# WES ECA Assessment



## rrsingh (Dec 18, 2016)

Hi,

I had submitted my WES application for my engineering course. As requested them to courier me 2 copies, 1 of which I submitted to WES.

Yesterday i got the message from WES :

"Statement of Marks, Bachelor of Engineering, 2010

Not Accepted.

Reason: The document received was not attested by the appropriate official at your academic institution (e.g. Controller of Examination or Registrar's Offices). Attestations by individual professors, deans, or external notary publics are not accepted.

Instructions: Please resubmit the academic document according to the document requirements stated for University Education in India."



Now when I open the other copy of transcript,
1. Envelope was properly sealed and stamped and signed.
2. transcripts ( 4pages ) were signed by registrar and stamped by college
3. Marksheets were stamped and signed by registrar and stamped by college.

I dont understand the reason for rejecting the same.

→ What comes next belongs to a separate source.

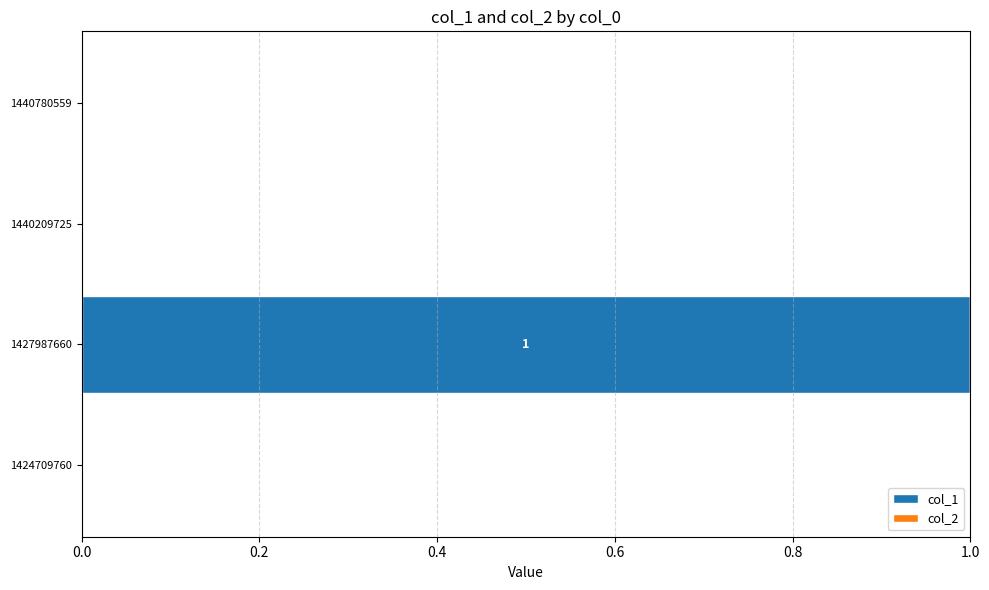

Are the bars horizontal?

Yes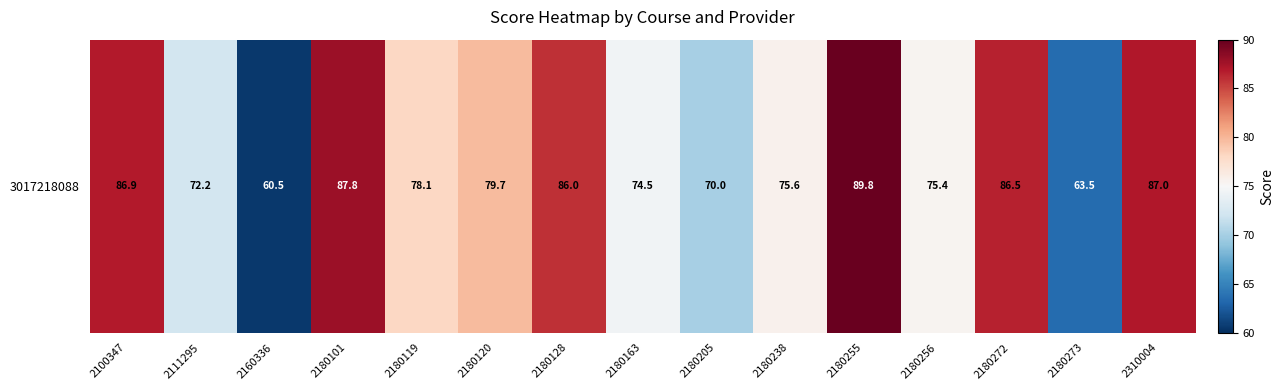

At which category does the chart reach its peak across all series?

2180255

Please suggest what can I do.

I have put my query to them, but the query box was very small and It was difficult to explain exactly what was the issue.


----------



## Auld Yin (Mar 10, 2009)

You simply must follow the requirements of the WES to the letter.


----------



## rrsingh (Dec 18, 2016)

Auld Yin said:


> You simply must follow the requirements of the WES to the letter.


I did, my envelope was attested, my transcript was attested and so were my marksheets.

I dont know what was missing. Even if I approach my college, they will issue the transcript in the same format and thus no point of sending it again to WES without knowing exactly what was missing


----------



## Himkircanada (May 27, 2018)

Hi Everyone,

I am having a small question in regards to degree assessment check. I did my Bachelor from Sikkim Manipal University which is not assessed by WES. But I do have a master degree from a top class (A grade) university in Australia and equal to Canadian education standard as checked through the degree assessment tool. 

For the assessment, I have submitted only the master degree as per WES requirement. Could you please suggest if there is any chance to obtain a successful assessment?


----------